The pre-tested questionnaire was then administered to 170 residents of the university. Construct validity of the scores was assessed using a principal components analysis (PCA) and a Varimax rotation. We considered eigenvalues ≥1.6 and factor loadings ≥0.3; a visual inspection of the inflection point in the scree plot dictated the factor extraction criteria. All analyses were conducted using SPSS Version 16.0 (Citation11), and a critical p-value of ≤0.05 was set for all inferential analyses.

Results

One hundred and twenty-eight (128) residents from seven clinical departments (anesthesiology, cardiology, internal medicine, surgery, obstetrics and gynecology, pathology, and pediatrics) returned completed questionnaires. The corrected response rate was 74.7% (one returned instrument with < 50% of items completed was excluded from the study). Participants consisted of 52 women and 75 men, with a mean age of 33 years. Per the original subscales, the internal consistency (Cronbach's α) was 0.94 for 40 items and 0.84, 0.90, and 0.80 for the role autonomy, teaching, and social support subscales, respectively.
________________________
Prompt A: Retype the passage on the residents' questionnaire, starting with "One hundred and" and going on through "support subscales, respectively.".
Prompt B:
Answer these questions from the passage on the residents' questionnaire:
(i) Which software and version were used for all analyses?
(ii) How many residents returned completed questionnaires?
(iii) What was the Cronbach's α for the teaching subscale?
The listing after this passage is separate material.

Extracted entries:
________________________
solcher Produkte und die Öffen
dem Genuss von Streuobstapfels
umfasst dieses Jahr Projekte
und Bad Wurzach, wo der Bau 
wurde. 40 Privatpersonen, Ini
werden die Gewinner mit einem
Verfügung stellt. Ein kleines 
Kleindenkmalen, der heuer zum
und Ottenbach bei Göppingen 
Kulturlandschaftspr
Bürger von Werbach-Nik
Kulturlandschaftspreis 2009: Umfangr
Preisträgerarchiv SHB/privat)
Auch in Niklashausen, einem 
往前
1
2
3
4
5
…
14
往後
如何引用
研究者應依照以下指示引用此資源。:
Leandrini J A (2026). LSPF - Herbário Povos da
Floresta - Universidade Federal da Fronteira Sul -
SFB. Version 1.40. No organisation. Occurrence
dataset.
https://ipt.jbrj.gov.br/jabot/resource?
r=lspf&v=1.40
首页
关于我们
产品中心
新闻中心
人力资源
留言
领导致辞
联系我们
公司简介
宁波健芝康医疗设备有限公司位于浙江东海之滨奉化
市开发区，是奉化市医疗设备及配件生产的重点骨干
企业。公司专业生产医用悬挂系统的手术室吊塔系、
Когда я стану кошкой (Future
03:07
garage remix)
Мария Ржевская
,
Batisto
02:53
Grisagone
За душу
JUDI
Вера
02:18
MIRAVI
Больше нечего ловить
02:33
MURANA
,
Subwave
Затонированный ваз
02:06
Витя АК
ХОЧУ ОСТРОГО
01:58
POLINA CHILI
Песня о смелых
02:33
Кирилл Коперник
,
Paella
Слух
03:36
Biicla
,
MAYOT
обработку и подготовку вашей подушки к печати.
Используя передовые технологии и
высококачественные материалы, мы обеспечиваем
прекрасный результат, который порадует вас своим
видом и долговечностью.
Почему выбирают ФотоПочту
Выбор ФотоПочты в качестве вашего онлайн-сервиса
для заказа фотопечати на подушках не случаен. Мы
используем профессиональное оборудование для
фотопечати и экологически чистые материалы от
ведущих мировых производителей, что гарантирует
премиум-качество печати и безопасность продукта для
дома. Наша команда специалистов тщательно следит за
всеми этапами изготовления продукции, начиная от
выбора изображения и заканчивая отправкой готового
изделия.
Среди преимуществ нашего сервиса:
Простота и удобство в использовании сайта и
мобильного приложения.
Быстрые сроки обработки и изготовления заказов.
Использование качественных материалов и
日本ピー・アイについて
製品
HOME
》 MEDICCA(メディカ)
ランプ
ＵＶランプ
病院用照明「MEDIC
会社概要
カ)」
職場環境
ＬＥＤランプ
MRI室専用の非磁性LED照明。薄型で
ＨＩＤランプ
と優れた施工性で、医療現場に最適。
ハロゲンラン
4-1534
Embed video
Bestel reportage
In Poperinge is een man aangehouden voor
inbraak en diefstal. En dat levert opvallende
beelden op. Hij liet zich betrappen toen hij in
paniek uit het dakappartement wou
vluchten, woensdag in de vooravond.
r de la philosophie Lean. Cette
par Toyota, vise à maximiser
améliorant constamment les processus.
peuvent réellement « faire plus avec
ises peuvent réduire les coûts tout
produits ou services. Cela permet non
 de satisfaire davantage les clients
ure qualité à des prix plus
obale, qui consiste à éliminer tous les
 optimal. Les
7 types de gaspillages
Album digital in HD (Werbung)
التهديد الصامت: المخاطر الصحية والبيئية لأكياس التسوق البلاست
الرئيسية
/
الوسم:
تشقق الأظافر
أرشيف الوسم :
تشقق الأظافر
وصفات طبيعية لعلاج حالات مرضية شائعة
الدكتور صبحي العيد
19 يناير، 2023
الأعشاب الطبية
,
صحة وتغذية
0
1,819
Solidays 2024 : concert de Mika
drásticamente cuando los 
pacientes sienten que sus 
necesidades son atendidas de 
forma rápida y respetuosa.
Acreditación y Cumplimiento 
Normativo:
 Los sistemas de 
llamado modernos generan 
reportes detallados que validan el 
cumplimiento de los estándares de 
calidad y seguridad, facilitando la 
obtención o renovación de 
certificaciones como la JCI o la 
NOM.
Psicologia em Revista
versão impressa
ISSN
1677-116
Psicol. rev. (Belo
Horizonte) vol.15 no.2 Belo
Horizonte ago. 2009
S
________________________
Written answer A:
One hundred and twenty-eight (128) residents from seven clinical departments (anesthesiology, cardiology, internal medicine, surgery, obstetrics and gynecology, pathology, and pediatrics) returned completed questionnaires. The corrected response rate was 74.7% (one returned instrument with < 50% of items completed was excluded from the study). Participants consisted of 52 women and 75 men, with a mean age of 33 years. Per the original subscales, the internal consistency (Cronbach's α) was 0.94 for 40 items and 0.84, 0.90, and 0.80 for the role autonomy, teaching, and social support subscales, respectively.

Written answer B:
(i) SPSS Version 16.0
(ii) 128
(iii) 0.90